All lines in the data that hold the word "Guide" need copying.

* The data
:::

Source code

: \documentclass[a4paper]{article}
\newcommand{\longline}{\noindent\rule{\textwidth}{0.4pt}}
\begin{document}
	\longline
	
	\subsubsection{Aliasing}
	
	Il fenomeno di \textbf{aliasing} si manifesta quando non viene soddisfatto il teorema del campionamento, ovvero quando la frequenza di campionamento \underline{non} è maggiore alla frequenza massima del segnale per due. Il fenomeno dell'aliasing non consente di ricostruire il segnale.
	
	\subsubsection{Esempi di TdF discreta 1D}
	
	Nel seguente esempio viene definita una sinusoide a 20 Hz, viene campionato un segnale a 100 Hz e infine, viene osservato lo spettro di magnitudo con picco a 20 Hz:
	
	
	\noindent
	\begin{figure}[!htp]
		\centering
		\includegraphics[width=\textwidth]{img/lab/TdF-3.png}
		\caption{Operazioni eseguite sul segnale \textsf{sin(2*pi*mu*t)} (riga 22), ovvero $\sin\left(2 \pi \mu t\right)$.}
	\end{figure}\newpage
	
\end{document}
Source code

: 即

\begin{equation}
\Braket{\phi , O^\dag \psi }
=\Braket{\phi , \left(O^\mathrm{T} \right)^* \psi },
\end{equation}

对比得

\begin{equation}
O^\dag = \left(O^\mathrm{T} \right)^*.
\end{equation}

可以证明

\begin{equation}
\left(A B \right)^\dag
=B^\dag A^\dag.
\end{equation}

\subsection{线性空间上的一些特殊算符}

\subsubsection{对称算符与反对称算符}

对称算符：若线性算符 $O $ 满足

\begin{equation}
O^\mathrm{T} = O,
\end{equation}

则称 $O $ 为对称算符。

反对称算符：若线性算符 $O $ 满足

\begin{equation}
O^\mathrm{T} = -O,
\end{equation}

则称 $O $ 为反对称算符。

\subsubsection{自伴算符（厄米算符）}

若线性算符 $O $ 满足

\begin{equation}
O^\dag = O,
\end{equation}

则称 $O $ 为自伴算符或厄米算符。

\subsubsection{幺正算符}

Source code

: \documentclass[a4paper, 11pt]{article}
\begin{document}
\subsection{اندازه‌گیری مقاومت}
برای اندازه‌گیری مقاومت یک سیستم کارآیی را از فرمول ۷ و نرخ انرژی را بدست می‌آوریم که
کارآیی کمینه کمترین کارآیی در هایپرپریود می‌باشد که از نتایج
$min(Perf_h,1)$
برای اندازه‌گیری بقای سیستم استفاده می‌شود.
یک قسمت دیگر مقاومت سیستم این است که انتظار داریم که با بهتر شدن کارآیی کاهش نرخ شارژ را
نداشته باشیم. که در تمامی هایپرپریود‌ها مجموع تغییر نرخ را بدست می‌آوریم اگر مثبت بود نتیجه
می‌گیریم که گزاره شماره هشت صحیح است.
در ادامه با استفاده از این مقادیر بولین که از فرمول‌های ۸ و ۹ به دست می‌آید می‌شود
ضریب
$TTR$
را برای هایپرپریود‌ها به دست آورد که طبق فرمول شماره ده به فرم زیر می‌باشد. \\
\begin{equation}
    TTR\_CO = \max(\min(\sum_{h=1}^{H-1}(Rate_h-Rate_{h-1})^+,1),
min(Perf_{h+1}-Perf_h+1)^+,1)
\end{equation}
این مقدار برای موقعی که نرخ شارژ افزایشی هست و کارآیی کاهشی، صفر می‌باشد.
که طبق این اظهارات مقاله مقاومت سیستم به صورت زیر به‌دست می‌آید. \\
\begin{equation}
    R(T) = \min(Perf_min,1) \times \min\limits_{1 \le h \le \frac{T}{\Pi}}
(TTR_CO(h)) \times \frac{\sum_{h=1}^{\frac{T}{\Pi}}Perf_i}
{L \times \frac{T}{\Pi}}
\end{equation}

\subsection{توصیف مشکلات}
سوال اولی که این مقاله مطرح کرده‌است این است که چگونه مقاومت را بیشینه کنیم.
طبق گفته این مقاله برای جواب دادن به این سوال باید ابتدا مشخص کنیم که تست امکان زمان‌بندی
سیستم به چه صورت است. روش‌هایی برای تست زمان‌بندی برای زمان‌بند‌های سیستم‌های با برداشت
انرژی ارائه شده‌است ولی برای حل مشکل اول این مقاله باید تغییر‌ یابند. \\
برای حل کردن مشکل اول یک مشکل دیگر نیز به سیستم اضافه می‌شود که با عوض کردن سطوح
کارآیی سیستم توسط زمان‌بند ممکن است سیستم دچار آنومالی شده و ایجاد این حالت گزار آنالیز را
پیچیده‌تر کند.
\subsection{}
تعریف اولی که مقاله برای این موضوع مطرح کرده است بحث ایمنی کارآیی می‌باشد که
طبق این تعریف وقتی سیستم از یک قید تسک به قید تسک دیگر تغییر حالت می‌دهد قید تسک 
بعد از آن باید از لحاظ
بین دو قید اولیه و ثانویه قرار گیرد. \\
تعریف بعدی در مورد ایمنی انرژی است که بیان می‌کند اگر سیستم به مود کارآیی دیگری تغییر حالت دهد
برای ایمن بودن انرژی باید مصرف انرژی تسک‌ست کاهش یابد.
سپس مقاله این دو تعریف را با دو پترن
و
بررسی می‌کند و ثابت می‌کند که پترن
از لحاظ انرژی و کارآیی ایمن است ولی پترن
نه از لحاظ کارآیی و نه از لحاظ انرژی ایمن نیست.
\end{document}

:::

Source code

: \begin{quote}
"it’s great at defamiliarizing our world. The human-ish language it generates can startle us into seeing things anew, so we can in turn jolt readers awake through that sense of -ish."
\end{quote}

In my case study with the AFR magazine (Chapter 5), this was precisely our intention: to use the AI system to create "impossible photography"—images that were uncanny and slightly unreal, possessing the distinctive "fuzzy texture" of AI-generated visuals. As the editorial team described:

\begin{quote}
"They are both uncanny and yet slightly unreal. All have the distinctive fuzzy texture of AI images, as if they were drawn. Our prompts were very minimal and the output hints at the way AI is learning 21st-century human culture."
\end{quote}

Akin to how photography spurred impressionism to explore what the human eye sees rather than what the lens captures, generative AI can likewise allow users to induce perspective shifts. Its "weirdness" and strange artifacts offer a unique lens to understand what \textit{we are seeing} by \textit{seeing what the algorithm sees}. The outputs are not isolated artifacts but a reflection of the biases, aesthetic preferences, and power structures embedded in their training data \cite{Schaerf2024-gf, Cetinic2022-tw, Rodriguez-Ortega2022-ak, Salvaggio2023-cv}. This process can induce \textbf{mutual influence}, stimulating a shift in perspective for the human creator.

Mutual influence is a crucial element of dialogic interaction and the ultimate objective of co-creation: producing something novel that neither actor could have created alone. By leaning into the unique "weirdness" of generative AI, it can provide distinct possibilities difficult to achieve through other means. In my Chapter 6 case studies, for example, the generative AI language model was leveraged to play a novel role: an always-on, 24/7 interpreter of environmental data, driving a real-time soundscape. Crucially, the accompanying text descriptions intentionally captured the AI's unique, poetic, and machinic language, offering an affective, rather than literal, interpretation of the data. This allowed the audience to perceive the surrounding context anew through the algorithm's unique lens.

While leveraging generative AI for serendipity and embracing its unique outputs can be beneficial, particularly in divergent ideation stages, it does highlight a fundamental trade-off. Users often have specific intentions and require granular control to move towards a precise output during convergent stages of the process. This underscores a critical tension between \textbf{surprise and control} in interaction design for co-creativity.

:::

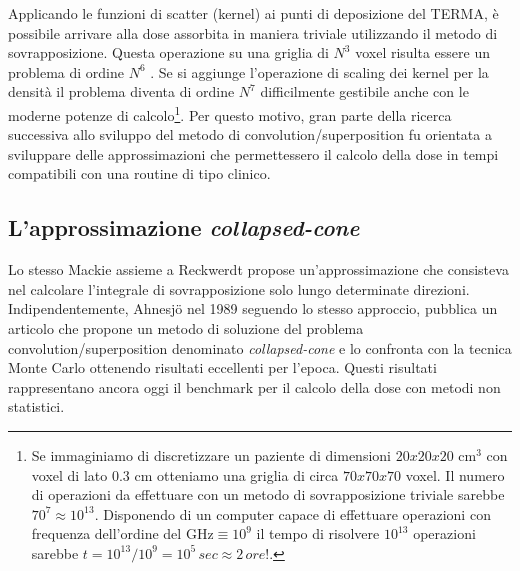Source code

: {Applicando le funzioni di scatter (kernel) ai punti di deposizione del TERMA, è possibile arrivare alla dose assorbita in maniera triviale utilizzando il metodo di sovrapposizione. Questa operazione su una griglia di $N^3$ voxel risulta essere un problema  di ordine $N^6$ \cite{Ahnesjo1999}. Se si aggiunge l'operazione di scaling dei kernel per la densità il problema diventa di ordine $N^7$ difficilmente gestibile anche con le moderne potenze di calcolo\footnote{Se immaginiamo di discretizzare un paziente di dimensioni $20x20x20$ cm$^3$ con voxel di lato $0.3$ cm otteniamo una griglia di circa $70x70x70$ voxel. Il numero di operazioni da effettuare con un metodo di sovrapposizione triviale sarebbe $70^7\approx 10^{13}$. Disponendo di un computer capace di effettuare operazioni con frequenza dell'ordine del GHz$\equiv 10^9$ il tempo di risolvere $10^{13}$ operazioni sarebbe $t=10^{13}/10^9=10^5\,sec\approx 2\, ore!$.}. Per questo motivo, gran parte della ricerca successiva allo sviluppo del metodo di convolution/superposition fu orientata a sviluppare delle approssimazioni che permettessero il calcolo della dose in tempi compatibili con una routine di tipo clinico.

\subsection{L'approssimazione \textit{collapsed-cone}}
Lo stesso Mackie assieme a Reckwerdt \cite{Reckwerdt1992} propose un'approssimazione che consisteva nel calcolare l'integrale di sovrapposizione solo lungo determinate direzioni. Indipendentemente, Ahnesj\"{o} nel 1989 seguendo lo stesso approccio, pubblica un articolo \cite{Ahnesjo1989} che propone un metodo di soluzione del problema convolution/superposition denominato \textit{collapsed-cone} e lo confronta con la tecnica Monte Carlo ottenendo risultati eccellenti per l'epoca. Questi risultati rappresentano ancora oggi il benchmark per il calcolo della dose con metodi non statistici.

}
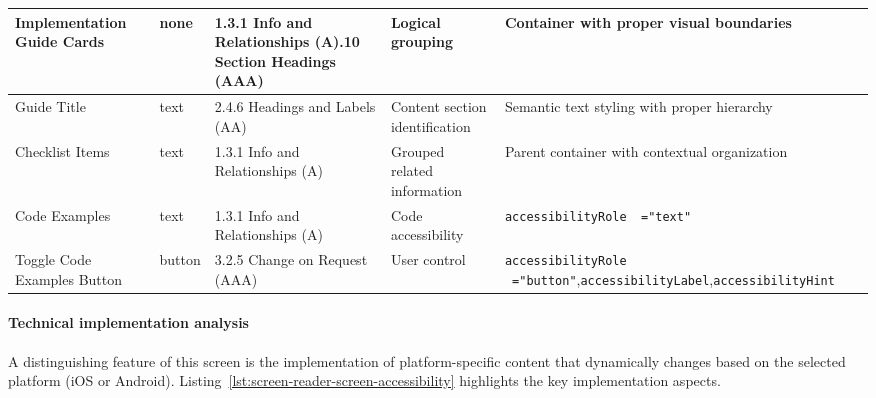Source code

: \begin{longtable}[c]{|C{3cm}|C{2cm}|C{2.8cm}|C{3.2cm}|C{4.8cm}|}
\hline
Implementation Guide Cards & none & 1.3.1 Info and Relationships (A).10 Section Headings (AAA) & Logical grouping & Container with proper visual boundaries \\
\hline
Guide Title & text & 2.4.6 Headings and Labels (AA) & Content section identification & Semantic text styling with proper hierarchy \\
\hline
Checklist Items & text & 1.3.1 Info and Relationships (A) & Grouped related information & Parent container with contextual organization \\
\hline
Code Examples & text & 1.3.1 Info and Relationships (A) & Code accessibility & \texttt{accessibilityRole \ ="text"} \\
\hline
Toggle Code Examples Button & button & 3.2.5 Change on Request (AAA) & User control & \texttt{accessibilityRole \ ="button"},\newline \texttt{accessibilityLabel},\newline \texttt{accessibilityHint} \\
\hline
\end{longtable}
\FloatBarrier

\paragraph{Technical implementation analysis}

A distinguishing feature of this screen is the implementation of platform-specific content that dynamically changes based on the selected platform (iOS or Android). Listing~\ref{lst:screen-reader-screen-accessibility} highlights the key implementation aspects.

:::

* Response
Implementation Guide Cards & none & 1.3.1 Info and Relationships (A).10 Section Headings (AAA) & Logical grouping & Container with proper visual boundaries \\
Guide Title & text & 2.4.6 Headings and Labels (AA) & Content section identification & Semantic text styling with proper hierarchy \\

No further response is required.